“She is married,” said Rhoda, desperately. “Her husband is in Australia.”

Obtuse as he was, the old gentleman could yet perceive that he had touched upon an awkward topic. Poor Rhoda was a bad actress. Her face always betrayed her feelings. She sat bolt upright against the wall, looking so intensely uncomfortable that her companion quitted her in dismay.

There she remained for three long hours; sometimes catching a glimpse of the lilac silk among the dancers. From fragments of talk that went on around her, she learned that Helen was the centre of attention. And at last, when a galop was over, and the groups parted to left and right, she caught sight of her cousin surrounded by the officers.

She now saw Helen under a new aspect. Her looks and gestures were those of a practised coquette, who had spent half her life in ball-rooms. People were looking on—smiling, whispering, wondering. The squire himself was evidently amused and astonished. Even if she had been less beautiful, Helen’s dress and jewellery would have attracted general notice.
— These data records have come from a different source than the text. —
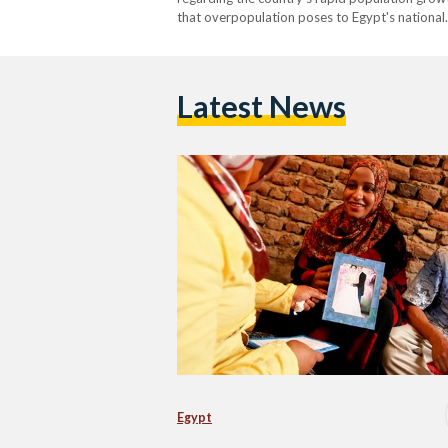
that overpopulation poses to Egypt's national
Latest News
Egypt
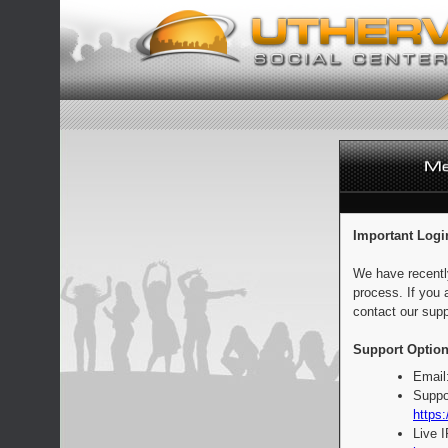
Important Logi
We have recentl
process. If you 
contact our supp
Support Option
Email
Suppo
https:
Live 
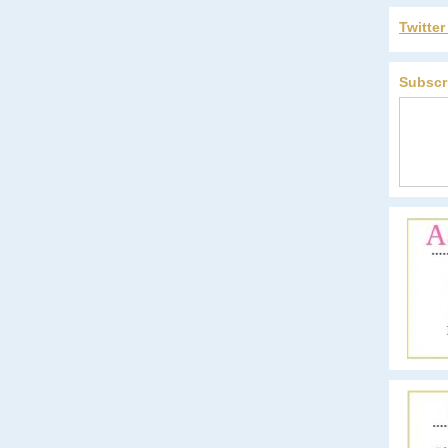
Twitte
Subscr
It was, perhaps, the most miserable evening that Rhoda had ever passed. “Am I my brother’s keeper?” was the question that she asked herself a hundred times. Was she indeed to blame for suffering Helen to come to this place? The music and dancing and flattering speeches had fired Helen’s blood like wine. The gaiety that would have been innocuous to many was poisonous to her.
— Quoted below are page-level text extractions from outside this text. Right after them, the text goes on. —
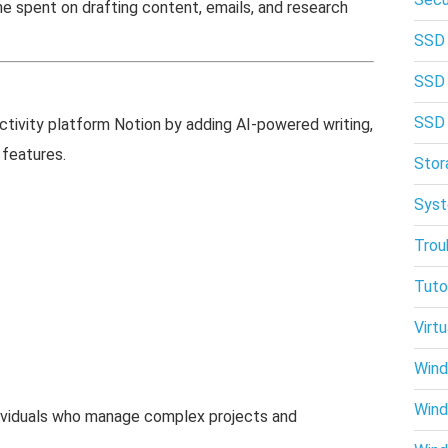
e spent on drafting content, emails, and research
SSD
SSD
SSD
tivity platform Notion by adding AI-powered writing,
features.
Stor
Syst
Trou
Tuto
Virtu
Wind
Win
dividuals who manage complex projects and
At last a loud gong sounded the summons to supper. The repast was spread in a large tent which had been erected in the park. Out swept the crowd into the balmy August night, Helen still clinging to the arm of her last partner, and carefully avoiding a glance in her cousin’s direction. Rhoda strove in vain to get nearer to her; the press was too great. But she contrived to reach William Gill, and to say to him earnestly—

“We must go away as soon as supper is over, Mr. Gill. I promised father that we would come back early.” The moon had risen, large and red, and the night was perfectly still. Chinese lanterns illuminated the great supper-tent from end to end. Flowers and evergreens, mingled with wheat ears, decorated the long tables. The light fell on rows of flushed and smiling faces. Rhoda, pale and sad, sat down on the end of a bench close to the tent entrance.

“I’m ’most worn out,” said Mrs. Gill’s voice beside her. “I’m downright glad that you’re for going home early, Miss Farren. Old women like me are better a-bed than a-junketing at this time o’ night! Mercy on us, how your cousin has been a-going on, my dear! And brought up so strict too!”
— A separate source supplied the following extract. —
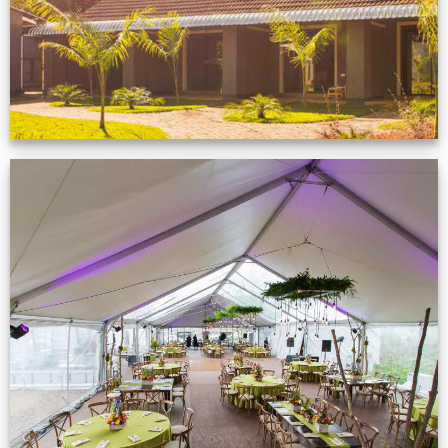
Event Gallery
VIEW NOW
The words cut Rhoda like a knife. There she sat, lonely and miserable, amid a merry crowd. The golden moonshine flooded the park, and the sweet air kissed her face as she turned it wearily towards the tent-entrance. Once a sudden rush of perfume came in and overwhelmed her. It was the breath of the fast fading roses that hung in white clusters about the squire’s windows, and shed their petals on the ground below.